What is intriguing yet utterly confusing to me is the need to share one’s innermost thoughts or outright silliness with this cold and cynical world. Where would Numa Numa Gary have lipsinked before YouTube? Would Free Hugs Juan still be seeking a little warmth in a pre-internet life? How would he have been received by passers by? And what about Lonely Girl 15? Would she still be a soap opera queen in training, but in a different venue?
And what about all the copycats?
Is this any different than me and my friends pretending to be The Supremes when we were kids? We were just having fun, sharing the experience of a song we loved and at the tender age of 8, a group we emulated. When the eccentric Charles Caleb Colton wrote “imitation is the sincerest form of flattery,” I doubt he had his kid brother in mind. Yet hundreds of emulators and autotuners are only sharing the love, right?
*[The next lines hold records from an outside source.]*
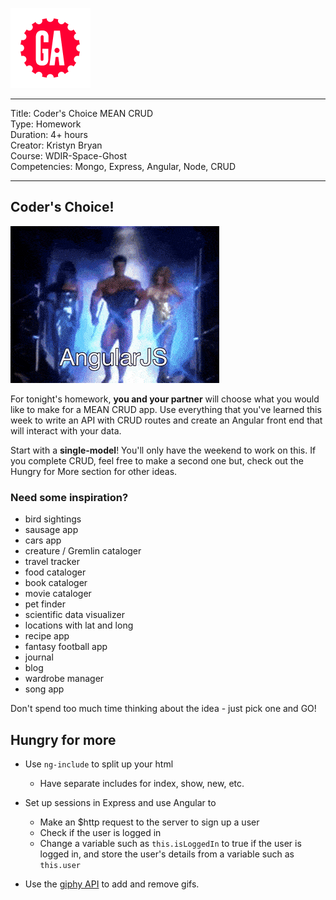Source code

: 
![](/ga_cog.png)

---
Title: Coder's Choice MEAN CRUD <br>
Type: Homework<br>
Duration: 4+ hours <br>
Creator: Kristyn Bryan<br>
Course: WDIR-Space-Ghost<br>
Competencies: Mongo, Express, Angular, Node, CRUD<br>

---

## Coder's Choice!

![that giphy of the angular thing](JovialSimilarAnchovy-size_restricted.gif)

For tonight's homework, **you and your partner** will choose what you would like to make for a MEAN CRUD app. Use everything that you've learned this week to write an API with CRUD routes and create an Angular front end that will interact with your data.

Start with a **single-model**! You'll only have the weekend to work on this. If you complete CRUD, feel free to make a second one but, check out the Hungry for More section for other ideas.

### Need some inspiration?

- bird sightings
- sausage app
- cars app
- creature / Gremlin cataloger
- travel tracker
- food cataloger
- book cataloger
- movie cataloger
- pet finder
- scientific data visualizer
- locations with lat and long
- recipe app
- fantasy football app
- journal
- blog
- wardrobe manager
- song app

Don't spend too much time thinking about the idea - just pick one and GO!

## Hungry for more

* Use `ng-include` to split up your html
    * Have separate includes for index, show, new, etc.

* Set up sessions in Express and use Angular to
    * Make an $http request to the server to sign up a user
    * Check if the user is logged in
    * Change a variable such as `this.isLoggedIn` to true if the user is logged in, and store the user's details from a variable such as `this.user`

* Use the [giphy API](https://api.giphy.com/) to add and remove gifs.
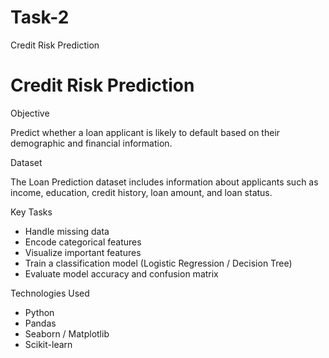 # Task-2
Credit Risk Prediction 

# Credit Risk Prediction

 Objective

Predict whether a loan applicant is likely to default based on their demographic and financial information.

 Dataset

The Loan Prediction dataset includes information about applicants such as income, education, credit history, loan amount, and loan status.

Key Tasks

- Handle missing data
- Encode categorical features
- Visualize important features
- Train a classification model (Logistic Regression / Decision Tree)
- Evaluate model accuracy and confusion matrix

 Technologies Used

- Python
- Pandas
- Seaborn / Matplotlib
- Scikit-learn




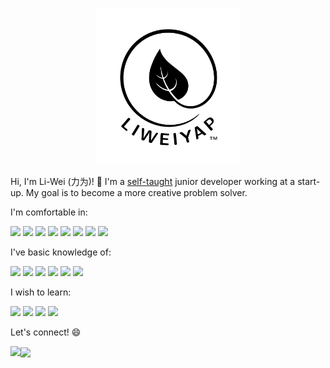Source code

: <p align="center">
  <img height="250" src="https://github.com/liweiyap/liweiyap/blob/master/logo-black-background-white-bigger.png">
</p>

Hi, I'm Li-Wei (力为)! :wave: I'm a [self-taught](https://www.quora.com/What-does-it-mean-to-be-a-self-taught-programmer#:~:text=It%20means%20that%20you%20did%20not%20go%20to%20college%20for%20Computer%20Science.&text=However%2C%20whether%20you%20are%20a,taught%20to%20you%20in%20school.) junior developer working at a start-up. My goal is to become a more creative problem solver.

I'm comfortable in:
<p float="left">
  <img src="https://cdn.jsdelivr.net/npm/simple-icons@3.1.0/icons/cplusplus.svg" height="40"/>
  <img src="https://cdn.jsdelivr.net/npm/simple-icons@3.1.0/icons/cmake.svg" height="40"/>
  <img src="https://cdn.jsdelivr.net/npm/simple-icons@3.1.0/icons/qt.svg" height="40"/>
  <img src="https://cdn.jsdelivr.net/npm/simple-icons@3.1.0/icons/python.svg" height="40"/>
  <img src="https://cdn.jsdelivr.net/npm/simple-icons@3.1.0/icons/gnubash.svg" height="40"/>
  <img src="https://cdn.jsdelivr.net/npm/simple-icons@3.1.0/icons/r.svg" height="40"/>
  <img src="https://cdn.jsdelivr.net/npm/simple-icons@3.1.0/icons/mathworks.svg" height="40"/>
  <img src="https://cdn.jsdelivr.net/npm/simple-icons@3.1.0/icons/linux.svg" height="40"/>
</p>

I've basic knowledge of:
<p float="left">
  <img src="https://cdn.jsdelivr.net/npm/simple-icons@3.1.0/icons/raspberrypi.svg" height="40"/>
  <img src="https://cdn.jsdelivr.net/npm/simple-icons@3.1.0/icons/css3.svg" height="40"/>
  <img src="https://cdn.jsdelivr.net/npm/simple-icons@3.1.0/icons/jekyll.svg" height="40"/>
  <img src="https://cdn.jsdelivr.net/npm/simple-icons@3.1.0/icons/mysql.svg" height="40"/>
  <img src="https://cdn.jsdelivr.net/npm/simple-icons@3.1.0/icons/inkscape.svg" height="40"/>
  <img src="https://cdn.jsdelivr.net/npm/simple-icons@3.1.0/icons/latex.svg" height="40"/>
</p>

I wish to learn:
<p float="left">
  <img src="https://cdn.jsdelivr.net/npm/simple-icons@3.1.0/icons/swift.svg" height="40"/>
  <img src="https://cdn.jsdelivr.net/npm/simple-icons@3.1.0/icons/java.svg" height="40"/>
  <img src="https://cdn.jsdelivr.net/npm/simple-icons@3.1.0/icons/javascript.svg" height="40"/>
  <img src="https://cdn.jsdelivr.net/npm/simple-icons@3.1.0/icons/androidstudio.svg" height="40"/>
</p>

Let's connect! :smile:
<p float="left">
  <a href="mailto:liweiyap@gmail.com">
    <img align="left" height="40" src="https://cdn.jsdelivr.net/npm/simple-icons@v3/icons/gmail.svg"/>
  </a>
  <a href="https://www.linkedin.com/in/liweiyap/">
    <img align="center" height="40" src="https://cdn.jsdelivr.net/npm/simple-icons@v3/icons/linkedin.svg"/>
  </a>
</p>

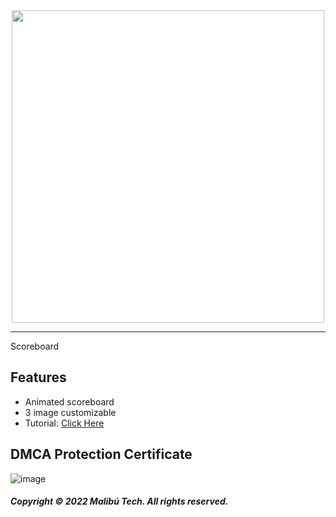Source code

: <div id="header" align="center">
  <img src="https://dunb17ur4ymx4.cloudfront.net/wysiwyg/1041307/9e8540cbcbfe11959c57ae8444eaefc1d2185aae.png" width="500"/>
</div>

---

Scoreboard

## Features

- Animated scoreboard
- 3 image customizable
- Tutorial: [Click Here](https://www.youtube.com/watch?v=vvC4dOAtWCY&t=51s)


## DMCA Protection Certificate
![image](https://i.imgur.com/ZKgaF7B.png)

##### Copyright © 2022 Malibú Tech. All rights reserved.
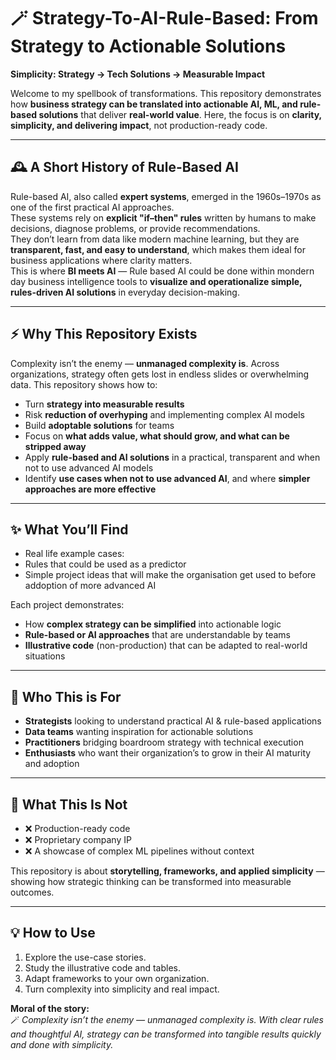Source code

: # 🪄 Strategy-To-AI-Rule-Based: From Strategy to Actionable Solutions

**Simplicity: Strategy → Tech Solutions → Measurable Impact**  

Welcome to my spellbook of transformations. This repository demonstrates how **business strategy can be translated into actionable AI, ML, and rule-based solutions** that deliver **real-world value**. Here, the focus is on **clarity, simplicity, and delivering impact**, not production-ready code.

---

## 🕰️ A Short History of Rule-Based AI
Rule-based AI, also called **expert systems**, emerged in the 1960s–1970s as one of the first practical AI approaches.  
These systems rely on **explicit "if–then" rules** written by humans to make decisions, diagnose problems, or provide recommendations.  
They don’t learn from data like modern machine learning, but they are **transparent, fast, and easy to understand**, which makes them ideal for business applications where clarity matters.  
This is where **BI meets AI** — Rule based AI could be done within mondern day business intelligence tools to **visualize and operationalize simple, rules-driven AI solutions** in everyday decision-making.

---

## ⚡ Why This Repository Exists
Complexity isn’t the enemy — **unmanaged complexity is**. Across organizations, strategy often gets lost in endless slides or overwhelming data. This repository shows how to:
- Turn **strategy into measurable results**
- Risk **reduction of overhyping** and implementing complex AI models
- Build **adoptable solutions** for teams  
- Focus on **what adds value, what should grow, and what can be stripped away**
- Apply **rule-based and AI solutions** in a practical, transparent and when not to use advanced AI models
- Identify **use cases when not to use advanced AI**, and where **simpler approaches are more effective**

---

## ✨ What You’ll Find
- Real life example cases:  
- Rules that could be used as a predictor  
- Simple project ideas that will make the organisation get used to before addoption of more advanced AI

Each project demonstrates:
- How **complex strategy can be simplified** into actionable logic
- **Rule-based or AI approaches** that are understandable by teams
- **Illustrative code** (non-production) that can be adapted to real-world situations

---

## 🧭 Who This is For
- **Strategists** looking to understand practical AI & rule-based applications
- **Data teams** wanting inspiration for actionable solutions
- **Practitioners** bridging boardroom strategy with technical execution
- **Enthusiasts** who want their organization’s to grow in their AI maturity and adoption

---

## 🚫 What This Is Not
- ❌ Production-ready code
- ❌ Proprietary company IP
- ❌ A showcase of complex ML pipelines without context

This repository is about **storytelling, frameworks, and applied simplicity** — showing how strategic thinking can be transformed into measurable outcomes.  

---

## 💡 How to Use
1. Explore the use-case stories.  
2. Study the illustrative code and tables.  
3. Adapt frameworks to your own organization.  
4. Turn complexity into simplicity and real impact.  

**Moral of the story:**  
🪄 *Complexity isn’t the enemy — unmanaged complexity is. With clear rules and thoughtful AI, strategy can be transformed into tangible results quickly and done with simplicity.*
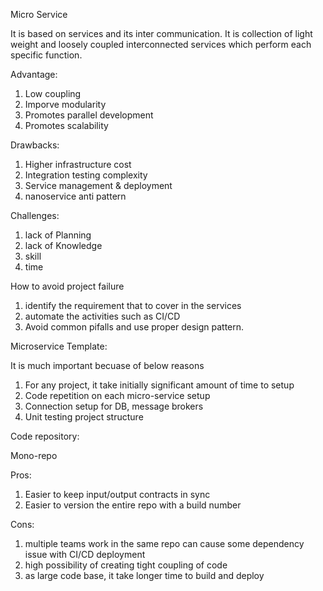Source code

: Micro Service

It is based on services and its inter communication. It is collection of light weight and loosely coupled interconnected services which perform each specific 
function.

Advantage:

1. Low coupling
2. Imporve modularity
3. Promotes parallel development
4. Promotes scalability


Drawbacks:

1. Higher infrastructure cost
2. Integration testing complexity
3. Service management & deployment
4. nanoservice anti pattern 

Challenges:

1. lack of Planning
2. lack of Knowledge
3. skill
4. time

How to avoid project failure

1. identify the requirement that to cover in the services
2. automate the activities such as CI/CD
3. Avoid common pifalls and use proper design pattern.


Microservice Template:

It is much important becuase of below reasons

1. For any project, it take initially significant amount of time to setup
2. Code repetition on each micro-service setup
3. Connection setup for DB, message brokers
4. Unit testing project structure


Code repository:

Mono-repo

Pros:

1. Easier to keep input/output contracts in sync
2. Easier to version the entire repo with a build number

Cons:
1. multiple teams work in the same repo can cause some dependency issue with CI/CD deployment
2. high possibility of creating tight coupling of code
3. as large code base, it take longer time to build and deploy



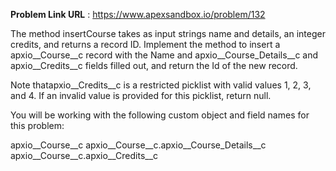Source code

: **Problem Link URL** : https://www.apexsandbox.io/problem/132

The method insertCourse takes as input strings name and details, an integer credits, and returns a record ID. Implement the method to insert a apxio__Course__c record with the Name and apxio__Course_Details__c and apxio__Credits__c fields filled out, and return the Id of the new record.


Note thatapxio__Credits__c is a restricted picklist with valid values 1, 2, 3, and 4. If an invalid value is provided for this picklist, return null.

You will be working with the following custom object and field names for this problem:

apxio__Course__c
apxio__Course__c.apxio__Course_Details__c
apxio__Course__c.apxio__Credits__c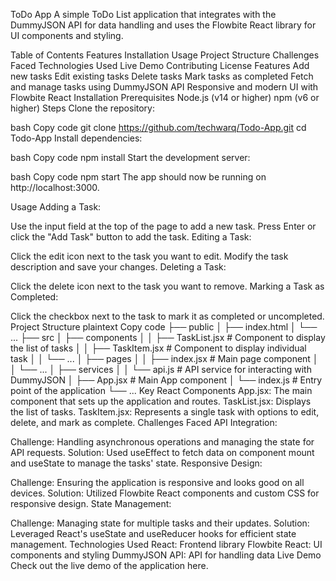 ToDo App
A simple ToDo List application that integrates with the DummyJSON API for data handling and uses the Flowbite React library for UI components and styling.

Table of Contents
Features
Installation
Usage
Project Structure
Challenges Faced
Technologies Used
Live Demo
Contributing
License
Features
Add new tasks
Edit existing tasks
Delete tasks
Mark tasks as completed
Fetch and manage tasks using DummyJSON API
Responsive and modern UI with Flowbite React
Installation
Prerequisites
Node.js (v14 or higher)
npm (v6 or higher)
Steps
Clone the repository:

bash
Copy code
git clone https://github.com/techwarq/Todo-App.git
cd Todo-App
Install dependencies:

bash
Copy code
npm install
Start the development server:

bash
Copy code
npm start
The app should now be running on http://localhost:3000.

Usage
Adding a Task:

Use the input field at the top of the page to add a new task.
Press Enter or click the "Add Task" button to add the task.
Editing a Task:

Click the edit icon next to the task you want to edit.
Modify the task description and save your changes.
Deleting a Task:

Click the delete icon next to the task you want to remove.
Marking a Task as Completed:

Click the checkbox next to the task to mark it as completed or uncompleted.
Project Structure
plaintext
Copy code
├── public
│   ├── index.html
│   └── ...
├── src
│   ├── components
│   │   ├── TaskList.jsx        # Component to display the list of tasks
│   │   ├── TaskItem.jsx        # Component to display individual task
│   │   └── ...
│   ├── pages
│   │   ├── index.jsx           # Main page component
│   │   └── ...
│   ├── services
│   │   └── api.js              # API service for interacting with DummyJSON
│   ├── App.jsx                 # Main App component
│   └── index.js                # Entry point of the application
└── ...
Key React Components
App.jsx: The main component that sets up the application and routes.
TaskList.jsx: Displays the list of tasks.
TaskItem.jsx: Represents a single task with options to edit, delete, and mark as complete.
Challenges Faced
API Integration:

Challenge: Handling asynchronous operations and managing the state for API requests.
Solution: Used useEffect to fetch data on component mount and useState to manage the tasks' state.
Responsive Design:

Challenge: Ensuring the application is responsive and looks good on all devices.
Solution: Utilized Flowbite React components and custom CSS for responsive design.
State Management:

Challenge: Managing state for multiple tasks and their updates.
Solution: Leveraged React's useState and useReducer hooks for efficient state management.
Technologies Used
React: Frontend library
Flowbite React: UI components and styling
DummyJSON API: API for handling data
Live Demo
Check out the live demo of the application here.

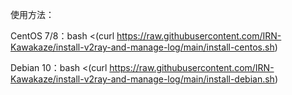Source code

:使用方法：

CentOS 7/8：bash <(curl https://raw.githubusercontent.com/IRN-Kawakaze/install-v2ray-and-manage-log/main/install-centos.sh)

Debian 10：bash <(curl https://raw.githubusercontent.com/IRN-Kawakaze/install-v2ray-and-manage-log/main/install-debian.sh)
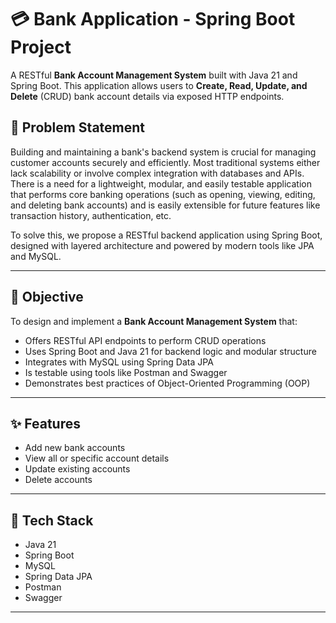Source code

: # 💳 Bank Application - Spring Boot Project

A RESTful **Bank Account Management System** built with Java 21 and Spring Boot. This application allows users to **Create, Read, Update, and Delete** (CRUD) bank account details via exposed HTTP endpoints.



## 🧠 Problem Statement

Building and maintaining a bank's backend system is crucial for managing customer accounts securely and efficiently. Most traditional systems either lack scalability or involve complex integration with databases and APIs. There is a need for a lightweight, modular, and easily testable application that performs core banking operations (such as opening, viewing, editing, and deleting bank accounts) and is easily extensible for future features like transaction history, authentication, etc.

To solve this, we propose a RESTful backend application using Spring Boot, designed with layered architecture and powered by modern tools like JPA and MySQL.

---

## 🎯 Objective

To design and implement a **Bank Account Management System** that:
- Offers RESTful API endpoints to perform CRUD operations  
- Uses Spring Boot and Java 21 for backend logic and modular structure  
- Integrates with MySQL using Spring Data JPA  
- Is testable using tools like Postman and Swagger  
- Demonstrates best practices of Object-Oriented Programming (OOP)  

---

## ✨ Features

- Add new bank accounts  
- View all or specific account details  
- Update existing accounts  
- Delete accounts  

---

## 🧰 Tech Stack

- Java 21  
- Spring Boot  
- MySQL  
- Spring Data JPA  
- Postman  
- Swagger  

---
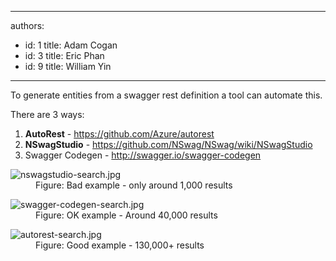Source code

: 

---
authors:
  - id: 1
    title: Adam Cogan
  - id: 3
    title: Eric Phan
  - id: 9
    title: William Yin
---




<span class='intro'> <p>To generate entities from a&#160;swagger rest definition a tool can automate this. <br></p><p>There are 3 ways&#58; <br></p> </span>

<ol><li>
      <b>AutoR​est</b> -&#160;<a href="https&#58;//github.com/Azure/autorest%22%20%5co%20%22https&#58;//github.com/Azure/autorestCtrl+Click%20or%20tap%20to%20follow%20the%20link" target="_blank">https&#58;//github.com/Azure/autorest</a></li><li>
      <b>NSwagStudio</b> -&#160;<a href="https&#58;//github.com/NSwag/NSwag/wiki/NSwagStudio" target="_blank">https&#58;//github.com/NSwag/NSwag/wiki/NSwagStudio</a><br></li><li>Swagger&#160;Codegen -&#160;<a href="http&#58;//swagger.io/swagger-codegen">http&#58;//swagger.io/swagger-codegen​</a><br></li></ol><dl class="badImage"><dt>
      <img src="/PublishingImages/nswagstudio-search.jpg" alt="nswagstudio-search.jpg" /> 
   </dt><dd>Figure&#58; Bad example - only around 1,​000 results​<br></dd></dl><dl class="image"><dt>​<img src="/PublishingImages/swagger-codegen-search.jpg" alt="swagger-codegen-search.jpg" /></dt><dd>Figure&#58; OK example - Around 40,000 results</dd></dl><dl class="goodImage"><dt><img src="/PublishingImages/autorest-search.jpg" alt="autorest-search.jpg" /></dt><dd>Figure&#58; Good example - 130,000+ results</dd></dl>


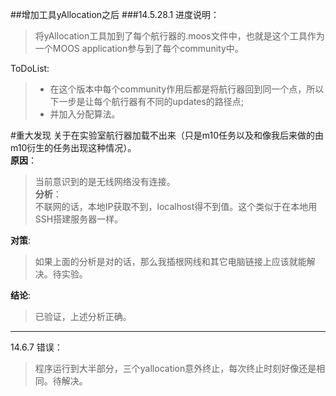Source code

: ##增加工具yAllocation之后
###14.5.28.1
进度说明：
> 将yAllocation工具加到了每个航行器的.moos文件中，也就是这个工具作为一个MOOS application参与到了每个community中。    

ToDoList:
> + 在这个版本中每个community作用后都是将航行器回到同一个点，所以下一步是让每个航行器有不同的updates的路径点;
> + 并加入分配算法。

#重大发现
关于在实验室航行器加载不出来（只是m10任务以及和像我后来做的由m10衍生的任务出现这种情况）。   
**原因**：
> 当前意识到的是无线网络没有连接。    
**分析**：    
> 不联网的话，本地IP获取不到，localhost得不到值。这个类似于在本地用SSH搭建服务器一样。    

**对策**:
> 如果上面的分析是对的话，那么我插根网线和其它电脑链接上应该就能解决。待实验。    

**结论**:
> 已验证，上述分析正确。

***
14.6.7
错误：
> 程序运行到大半部分，三个yallocation意外终止，每次终止时刻好像还是相同。待解决。
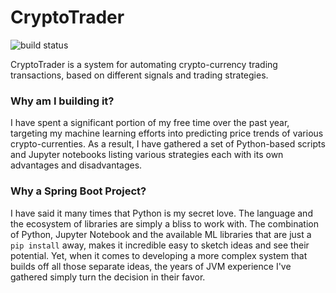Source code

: # CryptoTrader

![build status](https://travis-ci.org/jamesbrookssoft/cryptotrader.svg?branch=master)

CryptoTrader is a system for automating crypto-currency trading transactions, based on different signals and trading strategies.

### Why am I building it?

I have spent a significant portion of my free time over the past year, targeting my machine learning efforts into predicting price trends of various crypto-currenties. As a result, I have gathered a set of Python-based scripts and Jupyter notebooks listing various strategies each with its own advantages and disadvantages. 

### Why a Spring Boot Project? 

I have said it many times that Python is my secret love. The language and the ecosystem of libraries are simply a bliss to work with. The combination of Python, Jupyter Notebook and the available ML libraries that are just a `pip install` away, makes it incredible easy to sketch ideas and see their potential. Yet, when it comes to developing a more complex system that builds off all those separate ideas, the years of JVM experience I've gathered simply turn the decision in their favor.

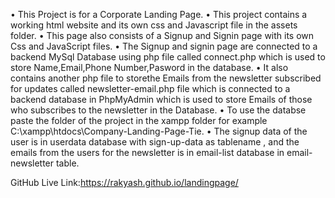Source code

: •	This Project is for a Corporate Landing Page.
•	This project contains a working html website and its own css and Javascript file in the assets folder.
•	This page also consists of a Signup and Signin page with its own Css and JavaScript files.
•	The Signup and signin page are connected to a backend MySql Database using php file called connect.php which is 
  used to store Name,Email,Phone Number,Pasword in the database.
•	It also contains another php file to storethe Emails from the newsletter subscribed for updates called 
  newsletter-email.php file which is connected to a backend database in PhpMyAdmin which is used to store 
  Emails of those who subscribes to the newsletter in the Database.
•	To use the databse paste the folder of the project in the xampp folder for example 
   C:\xampp\htdocs\Company-Landing-Page-Tie.
•	The signup data of the user is in userdata database with sign-up-data as tablename , and the emails from the users
  for the newsletter is in email-list database in email-newsletter table.

GitHub Live Link:https://rakyash.github.io/landingpage/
What makes us want to imitate and remix and mashup? Is this the only way we can acquire our god given 15 megabytes of fame?
When I invite my students into the visual rhetoric conversation, where will I draw the line? How do I grade a re-envisioning of mashup of a repost?
While I love the absolute joy and liberation from the drudgery of grad school that free-form video allows, I am ever practical and looking for a way to teach this genre of visual rhetoric without losing site of critical thinking. Your thoughts and ideas are most welcome below.
Addendum and Reflection
I went to a Community of Practice workshop yesterday sponsored by Berkeley City College and The Academy for College Excellence. My takeaway is that there are definitely more inspiring uses of online video and social networking that I can share and discuss with students. I do not look down on the imitators, autotuners and mashup artistes of the world. Collective entertainment and shared experience has its place and makes me laugh. However, at the end of the day, I want a bit more substance. For example, look at the work of Oluwaseun Odewale, a fellow at the Berkman Center for Internet and Society at Harvard. He writes about elections in his home country, Nigeria:
Of the 87 million mobile phone users in Nigeria (44 million of which have access to the Internet), it was an interesting trend to see how social media, for the first time, was adopted and, quite interestingly, adapted, to ensure credibility of the electoral process in Nigeria.
And then there is the social justice work we are doing with ACE, to promote success for basic skills students.